Nasional 25 Feb 2026 19 views

DPR Minta Polisi Setop Sound Horeg Sahur on The Road di Jombang

Anggota Komisi VIII DPR dari Fraksi PKS, Hidayat Nur Wahid, meminta pemerintah daerah dan kepolisian di Jombang, Jawa Timur, untuk menghentikan penggunaan sound horeg dalam kegiata...

DPR Minta Polisi Setop Sound Horeg Sahur on The Road di Jombang
Anggota Komisi VIII DPR dari Fraksi PKS, Hidayat Nur Wahid, meminta pemerintah daerah dan kepolisian di Jombang, Jawa Timur, untuk menghentikan penggunaan sound horeg dalam kegiatan sahur on the road (SOTR) yang baru-baru ini menjadi perhatian publik. Menurut Hidayat, penggunaan sound horeg saat SOTR, terlebih lagi dengan penampilan penari perempuan, tidak sejalan dengan nilai-nilai keislaman dan mengganggu masyarakat yang sedang beribadah puasa Ramadan.

"Jadi kalau demikian halnya, mestinya pemerintah desa atau pemerintah tingkat daerah dan kepolisian, segera menghentikan ya," ujar Hidayat pada Selasa (24/2).

Hidayat menyoroti bahwa Jombang dikenal sebagai wilayah santri dan tempat lahirnya Nahdlatul Ulama (NU), yang selalu mengajarkan toleransi. Oleh karena itu, penggunaan sound horeg di waktu sahur dianggap bertentangan dengan prinsip toleransi yang diajarkan oleh masyarakat NU dan pesantren. Ia khawatir jika kegiatan ini tidak segera dihentikan, akan dicontoh oleh daerah lain.

Menurut Wakil Ketua MPR itu, membangunkan sahur adalah tradisi yang lumrah di banyak daerah, namun praktiknya tidak sampai menimbulkan kebisingan, apalagi dengan menampilkan penari perempuan. "Tapi kalau kemudian sudah pakai sound horeg lagi, dan kemudian ditambahi dengan atribut yang kayak begitu lagi dan ditambah juga dengan jelas pihak pemda maupun juga pihak kepolisian menyatakan tidak ada izin lagi, itu semuanya kan juga jelas indikasinya adalah tidak sesuai dengan tujuan berpuasa," jelasnya.

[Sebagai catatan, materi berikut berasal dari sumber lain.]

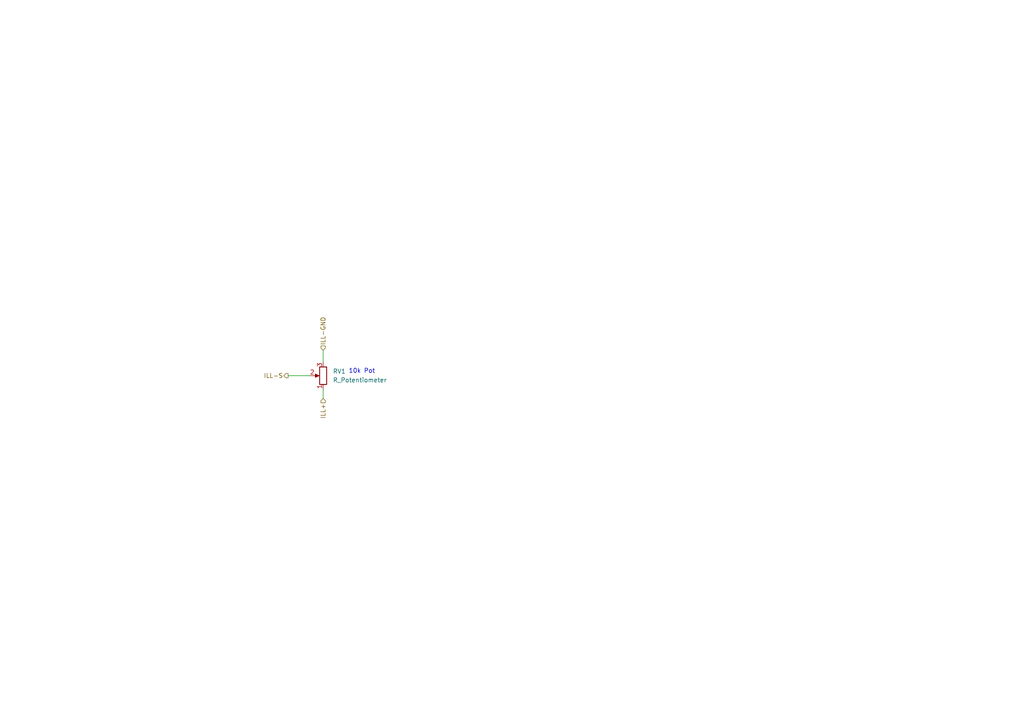
<source format=kicad_sch>
(kicad_sch (version 20230121) (generator eeschema)

  (uuid 72917650-9cea-4ac1-8dd7-1876d6274308)

  (paper "A4")

  


  (wire (pts (xy 93.726 112.776) (xy 93.726 115.57))
    (stroke (width 0) (type default))
    (uuid 34f17f50-f789-4e9f-a401-7d4db01d3f42)
  )
  (wire (pts (xy 83.566 108.966) (xy 89.916 108.966))
    (stroke (width 0) (type default))
    (uuid 38ec39c4-ce56-44e0-afa2-943162c3bca2)
  )
  (wire (pts (xy 93.726 101.6) (xy 93.726 105.156))
    (stroke (width 0) (type default))
    (uuid 90b404d0-692c-4261-8a12-5d1588361c9b)
  )

  (text "10k Pot\n" (at 101.092 108.458 0)
    (effects (font (size 1.27 1.27)) (justify left bottom))
    (uuid 8645cef8-d7cb-4b46-a404-28d02ab521c8)
  )

  (hierarchical_label "ILL+" (shape input) (at 93.726 115.57 270) (fields_autoplaced)
    (effects (font (size 1.27 1.27)) (justify right))
    (uuid adaad278-9654-4278-923b-23578776fec0)
  )
  (hierarchical_label "ILL-GND" (shape input) (at 93.726 101.6 90) (fields_autoplaced)
    (effects (font (size 1.27 1.27)) (justify left))
    (uuid fa8cbde7-fe51-4288-a737-3b686b6b132e)
  )
  (hierarchical_label "ILL-S" (shape output) (at 83.566 108.966 180) (fields_autoplaced)
    (effects (font (size 1.27 1.27)) (justify right))
    (uuid fd715fb9-8e79-4a84-ab94-07e239b127ad)
  )

  (symbol (lib_id "Device:R_Potentiometer") (at 93.726 108.966 180) (unit 1)
    (in_bom yes) (on_board yes) (dnp no) (fields_autoplaced)
    (uuid f532fa97-167c-4bca-bcaf-4a540362fc1c)
    (property "Reference" "RV1" (at 96.52 107.6959 0)
      (effects (font (size 1.27 1.27)) (justify right))
    )
    (property "Value" "R_Potentiometer" (at 96.52 110.2359 0)
      (effects (font (size 1.27 1.27)) (justify right))
    )
    (property "Footprint" "Potentiometer_THT:Potentiometer_Bourns_3386P_Vertical" (at 93.726 108.966 0)
      (effects (font (size 1.27 1.27)) hide)
    )
    (property "Datasheet" "~" (at 93.726 108.966 0)
      (effects (font (size 1.27 1.27)) hide)
    )
    (pin "1" (uuid 4f6f37b1-76e9-428f-9763-1ce48ac05b53))
    (pin "2" (uuid afac40e2-6f8c-4b16-a83d-ade85fe17dca))
    (pin "3" (uuid e7c15233-0392-407f-b2b8-9a815668f033))
    (instances
      (project "IS250 Interface Board SMT Edition"
        (path "/e63e39d7-6ac0-4ffd-8aa3-1841a4541b55/befd90f1-e350-4c6b-9126-156e7cfd54fd"
          (reference "RV1") (unit 1)
        )
      )
    )
  )
)

</source>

Penggunaan sound horeg saat SOTR di Jombang menjadi sorotan karena menampilkan penari perempuan berpakaian ketat. Peristiwa ini terjadi di jalan penghubung Desa Jatibanjar, Kecamatan Ploso, dengan Desa Sumbergondang, Kecamatan Kabuh, Kabupaten Jombang, Jawa Timur, pada Minggu (22/2).

Kapolsek Ploso, Kompol Achmad Chairuddin, menegaskan bahwa SOTR tersebut dilakukan tanpa izin dari kepolisian maupun pemerintah desa setempat. "Tanpa izin, kami juga tidak mengizinkan. Termasuk kadesnya (Jatibanjar) juga tidak tahu, tahunya dari warganya," tegas Chairuddin pada Senin (23/2).